白井聡『未完のレーニン』も読んでいる。
プロレタリアートとブルジョワジー(労働者と資本家)の対立から「国家」が生まれ、この第三項たる「国家」によってプロレタリアートとブルジョワジーの直接的な対立がなくなること。ブルジョワジーは国家から経済的な支配力を保証され、逆にブルジョワジーは経済的に国家にエネルギーを補充する。ブルジョワジーと結託する国家と、プロレタリアートは対立している。

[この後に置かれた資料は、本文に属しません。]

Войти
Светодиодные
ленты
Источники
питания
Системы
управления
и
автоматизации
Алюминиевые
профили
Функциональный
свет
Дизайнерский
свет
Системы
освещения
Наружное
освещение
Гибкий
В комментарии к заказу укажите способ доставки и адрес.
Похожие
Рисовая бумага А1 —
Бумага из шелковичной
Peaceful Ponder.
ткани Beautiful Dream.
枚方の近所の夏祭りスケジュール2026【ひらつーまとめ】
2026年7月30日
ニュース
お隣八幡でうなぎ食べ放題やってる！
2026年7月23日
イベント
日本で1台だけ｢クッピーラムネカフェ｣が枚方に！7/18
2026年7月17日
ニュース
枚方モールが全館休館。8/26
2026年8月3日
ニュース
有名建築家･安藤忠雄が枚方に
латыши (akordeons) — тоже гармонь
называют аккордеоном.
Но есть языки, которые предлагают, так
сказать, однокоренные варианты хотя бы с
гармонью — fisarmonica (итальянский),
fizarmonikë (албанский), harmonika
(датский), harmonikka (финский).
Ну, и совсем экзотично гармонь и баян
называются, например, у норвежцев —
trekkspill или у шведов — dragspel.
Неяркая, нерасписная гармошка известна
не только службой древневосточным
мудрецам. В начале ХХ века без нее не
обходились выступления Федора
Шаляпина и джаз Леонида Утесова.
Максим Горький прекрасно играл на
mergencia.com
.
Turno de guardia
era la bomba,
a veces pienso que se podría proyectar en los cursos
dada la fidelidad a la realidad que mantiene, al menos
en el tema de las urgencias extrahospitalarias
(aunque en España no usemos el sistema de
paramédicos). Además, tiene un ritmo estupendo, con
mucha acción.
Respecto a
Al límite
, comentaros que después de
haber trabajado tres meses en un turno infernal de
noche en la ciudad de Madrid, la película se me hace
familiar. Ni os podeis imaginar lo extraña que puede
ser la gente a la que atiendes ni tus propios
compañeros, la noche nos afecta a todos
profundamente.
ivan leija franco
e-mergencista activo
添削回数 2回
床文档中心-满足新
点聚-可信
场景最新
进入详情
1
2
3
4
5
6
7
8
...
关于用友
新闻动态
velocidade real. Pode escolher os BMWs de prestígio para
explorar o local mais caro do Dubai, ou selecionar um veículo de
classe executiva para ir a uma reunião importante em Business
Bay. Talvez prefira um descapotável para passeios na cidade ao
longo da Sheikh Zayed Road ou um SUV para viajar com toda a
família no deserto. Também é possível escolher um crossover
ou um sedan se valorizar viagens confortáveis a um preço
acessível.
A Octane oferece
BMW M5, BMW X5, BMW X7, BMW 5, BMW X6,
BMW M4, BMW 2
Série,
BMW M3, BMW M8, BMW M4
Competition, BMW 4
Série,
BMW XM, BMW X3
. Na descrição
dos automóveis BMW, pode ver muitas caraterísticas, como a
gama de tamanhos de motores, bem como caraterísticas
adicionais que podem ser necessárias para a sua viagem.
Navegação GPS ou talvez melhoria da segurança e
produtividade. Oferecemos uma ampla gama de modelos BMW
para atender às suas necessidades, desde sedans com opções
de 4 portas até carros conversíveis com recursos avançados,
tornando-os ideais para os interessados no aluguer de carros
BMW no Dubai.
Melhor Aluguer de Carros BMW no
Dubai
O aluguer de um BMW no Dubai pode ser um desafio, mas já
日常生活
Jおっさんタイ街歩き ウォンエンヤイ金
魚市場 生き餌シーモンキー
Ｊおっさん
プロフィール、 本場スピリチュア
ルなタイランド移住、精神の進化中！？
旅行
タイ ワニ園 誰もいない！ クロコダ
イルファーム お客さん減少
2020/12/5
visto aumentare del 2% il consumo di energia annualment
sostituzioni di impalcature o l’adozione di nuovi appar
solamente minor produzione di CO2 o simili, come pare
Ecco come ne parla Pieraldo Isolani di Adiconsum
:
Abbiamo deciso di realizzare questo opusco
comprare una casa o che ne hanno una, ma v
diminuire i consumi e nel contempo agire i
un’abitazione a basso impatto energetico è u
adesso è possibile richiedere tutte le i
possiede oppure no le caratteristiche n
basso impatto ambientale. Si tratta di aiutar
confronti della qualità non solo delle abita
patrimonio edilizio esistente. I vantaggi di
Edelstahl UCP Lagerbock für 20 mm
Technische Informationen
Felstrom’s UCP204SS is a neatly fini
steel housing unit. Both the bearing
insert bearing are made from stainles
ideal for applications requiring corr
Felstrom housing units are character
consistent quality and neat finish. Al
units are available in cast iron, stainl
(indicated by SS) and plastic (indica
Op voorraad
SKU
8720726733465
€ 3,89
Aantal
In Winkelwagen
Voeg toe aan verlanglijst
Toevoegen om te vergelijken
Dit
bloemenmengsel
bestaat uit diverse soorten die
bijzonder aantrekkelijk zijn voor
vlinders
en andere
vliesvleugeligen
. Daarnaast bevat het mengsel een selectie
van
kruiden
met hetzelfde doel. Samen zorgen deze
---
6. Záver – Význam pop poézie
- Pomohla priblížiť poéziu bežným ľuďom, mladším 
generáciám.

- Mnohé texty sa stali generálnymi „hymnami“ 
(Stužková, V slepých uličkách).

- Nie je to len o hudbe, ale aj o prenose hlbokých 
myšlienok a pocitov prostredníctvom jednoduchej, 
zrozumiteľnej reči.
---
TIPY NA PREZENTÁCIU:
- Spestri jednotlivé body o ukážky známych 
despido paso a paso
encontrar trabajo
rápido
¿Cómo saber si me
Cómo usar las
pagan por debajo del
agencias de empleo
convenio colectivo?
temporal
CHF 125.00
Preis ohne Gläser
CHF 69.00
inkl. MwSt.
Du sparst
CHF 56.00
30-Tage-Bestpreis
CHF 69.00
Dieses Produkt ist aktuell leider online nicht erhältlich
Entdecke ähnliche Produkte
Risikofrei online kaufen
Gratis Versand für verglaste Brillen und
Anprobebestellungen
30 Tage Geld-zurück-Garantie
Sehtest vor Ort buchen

ブルジョワジーは国家に要求される支出などを維持するために疲弊せざるを得ず、ブルジョワジーの疲弊に伴って国家のエネルギーも困窮するに至る。経済的にはプロレタリアートはブルジョワジーに搾取されているが、プロレタリアートが暴力的に対峙せざるをえないのはブルジョワジーではなくて国家であり、そしてブルジョワジーも国家と蜜月関係を結べているわけではないという指摘は重要だろう。これはレーニンだけではなくて、ネグリ+ハートの『<帝国>』と通じる現在的な問題でもある。
レーニンがおもしろいのは、そして『未完のレーニン』がおもしろいのは、この三項関係を逆転させる「普遍的な力」を見出すところだ。国家の暴力=権力は「少数のブルジョワジーが多数のプロレタリアートを抑圧して搾取する資本主義を維持する」ための「特殊な力」であり、実際にはその「特殊な力」を行使するという「労働」はプロレタリアートが担っている。これに対してレーニンはプロレタリアートの本来的な労働として「普遍的な力」を見出す。ここで「本来」というのは懐古的なものではなくて、未来将来、資本主義が打倒されたあとに実現する状況を見込んだうえでの「正当なもの」という意味であり、若干アクロバティックな語法になっていることに注意。
まだあと少し読み残しがあるため、多数派と少数派の対立の問題など、未解決なところがあるので、引き続き読み込みたい。